年明け早々、急ぎの連絡があってSくんの携帯に<直接>電話したら・・・
驚かれてしまったようです。
そういえば、家族でも友人でも、メールで済ますことが多くなった。

2001年に、ある雑誌の依頼で書いた「IT時代のことばのゆくえ」。
かなり長文ですので、冒頭と結末のあたりだけ引用します。
この年のはじめには、いくつかの会場で「荒れる成人式」がニュースに。
そして、式の最中に「携帯をいじっている新成人」が目立ちました。

  21世紀になっても、成人式はちゃんと存在していた。20世紀とまるで同じ
 式次第のままに。しかし主催者の意図せぬかたちで時代は顕れた。(略)
  最低限のルールを守れないのならそもそも「成人式」などに来るな、という
 モラルの問題、おとなたちの正論はひとまず措くとする。それは結論としての
 出口ではありえても入口の扉を開かない。私たちの時代にはこうではなかった
 というのなら、私たちの時代にも自治体の首長や政治家たちの祝辞は退屈きわ
 まりなく、胸のうちで舌打ちをしていたあの日の気分を思い出しておいたほう
 がいい。これは、どっちもどっちもの茶番劇だともいえる。

  いうまでもないことだが、時代にはいつも光と影がある。

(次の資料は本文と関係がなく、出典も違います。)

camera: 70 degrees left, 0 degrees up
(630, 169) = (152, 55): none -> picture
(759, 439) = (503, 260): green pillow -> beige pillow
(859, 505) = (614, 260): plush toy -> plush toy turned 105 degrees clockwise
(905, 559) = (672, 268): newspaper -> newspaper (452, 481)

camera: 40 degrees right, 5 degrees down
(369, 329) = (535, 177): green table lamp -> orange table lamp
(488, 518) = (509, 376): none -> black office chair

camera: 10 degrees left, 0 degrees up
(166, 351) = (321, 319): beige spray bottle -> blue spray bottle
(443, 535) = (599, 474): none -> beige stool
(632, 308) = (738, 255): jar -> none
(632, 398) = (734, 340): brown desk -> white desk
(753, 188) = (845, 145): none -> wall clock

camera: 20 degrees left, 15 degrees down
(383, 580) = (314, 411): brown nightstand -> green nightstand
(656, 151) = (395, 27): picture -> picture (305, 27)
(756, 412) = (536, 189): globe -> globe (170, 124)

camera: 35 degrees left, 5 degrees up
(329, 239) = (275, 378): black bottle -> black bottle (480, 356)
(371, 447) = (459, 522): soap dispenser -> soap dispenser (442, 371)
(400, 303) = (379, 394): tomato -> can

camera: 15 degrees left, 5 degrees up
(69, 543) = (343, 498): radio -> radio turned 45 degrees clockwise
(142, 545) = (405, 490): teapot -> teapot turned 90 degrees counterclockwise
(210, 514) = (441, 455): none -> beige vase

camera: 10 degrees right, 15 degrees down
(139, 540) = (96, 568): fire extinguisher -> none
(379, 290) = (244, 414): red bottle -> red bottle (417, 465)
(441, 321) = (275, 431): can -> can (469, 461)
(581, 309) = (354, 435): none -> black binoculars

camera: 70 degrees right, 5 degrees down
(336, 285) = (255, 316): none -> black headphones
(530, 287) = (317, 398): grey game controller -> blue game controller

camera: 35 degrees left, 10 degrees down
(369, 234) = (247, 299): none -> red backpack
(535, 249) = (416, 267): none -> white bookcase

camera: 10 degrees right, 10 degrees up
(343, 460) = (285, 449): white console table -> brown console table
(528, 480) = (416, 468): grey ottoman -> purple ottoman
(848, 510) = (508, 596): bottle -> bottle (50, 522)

いまの若い企業人
 たちもことしの成人式の出席者も「たいせつだと思うもの」のアンケートをと
 れば、社会的役割とか志のような項目よりも、恋人や家族、友だちなどを上位
 に押し上げる。そこには失われたものもあるかわりに獲得されたものもあるだ
 ろう。それは先行世代の経済主義の行き詰まりや挫折に学んだ人間性の回復だ
 ともいえる。それはよいことに違いない。
  影の部分はやはり、目先のことしか生きている世界として見えない閉塞感、
 目先のことにしかかかわれない徒労感、などがあるだろう。この世界はモノや
 コトが充満してきているようで、しかし虚しさもまた増大している。IT社会
 もまた、この光と影にかかわっていると思う。どこでもコミュニケーションが
 とれることは人間の絆を助けるだろう。しかし企業でも教育の現場でも、その
 空虚さを埋めるだけの、ただそれだけのたわいのない「電子のおしゃべり」が
 増殖している。
 
  またたぶん、こころの空虚を埋めるだけの電子のおしゃべりは、いったん依
 存症のようなものを確実に引き起こすだろう。そのあとひとはまた、その虚し
 さに気づけばよいのだろう。私もいま連日、現実のおしゃべりより効率的とも
 本質的とも思えないメールなどを打ちつづけてやめられないのだ。なぜかとい
 えば、ただ、空白がさみしいから。
 
  私はあのとき、携帯電話・PHS はひとにとって何の役目をするのだろうと考
 えた。ただの便利でなく、ひとはそこに何を求めるのか、と。近くにいる若者
 やこどもたちや、自分のこころのなかをのぞいてみようとした。そして、ひと
 つの比喩をつくり、キャンペーンの中心に歌の歌詞として置いた。その、考え
 たすえの一行とは、こういうものだった。

  声のおまもりください。

  これが、ある本質を言い当てているだろうという自信はいまも揺るがない。
 掌の中のちいさな端末は、人々にそのような存在としてあるだろう。そのよう
 に見なければ、IT社会のゆくえというものも見えないとほんとうは私は思う。
 ひとはそれを仕事の道具としても使う。しかしそれ以上に、こころの道具とし
 て使う。間違いない。私ももちろん含めて人間とはそういうものだと思う。
 IT時代のことばのゆくえとは、こころのゆくえといってもいいだろう。私た
 ちはことしの成人の日、式典の最中でも「沈黙のおしゃべり」に没頭するその
 姿に、やってきた「新しいおとなたち」のこころの風景を見たはずだ。

なんだか「予言」でもしていたみたいです。
ほんとうに、依存症になってしまったし。私自身も。
そしてその反面、コミュニケーションは
ますます<直接><リアル>じゃなくなってきています。
それは、どんなに<頻度>が増しても<希薄>になるはずです。
メールなどの「電子のおしゃべり」は、じつは圧倒的に「情報量が少ない」。
<声>や<表情>などの、アナログ情報を伴わないから。

さあ、これからの「ことば」は、どこにいくのか?
考え、見つめつづけていきましょう。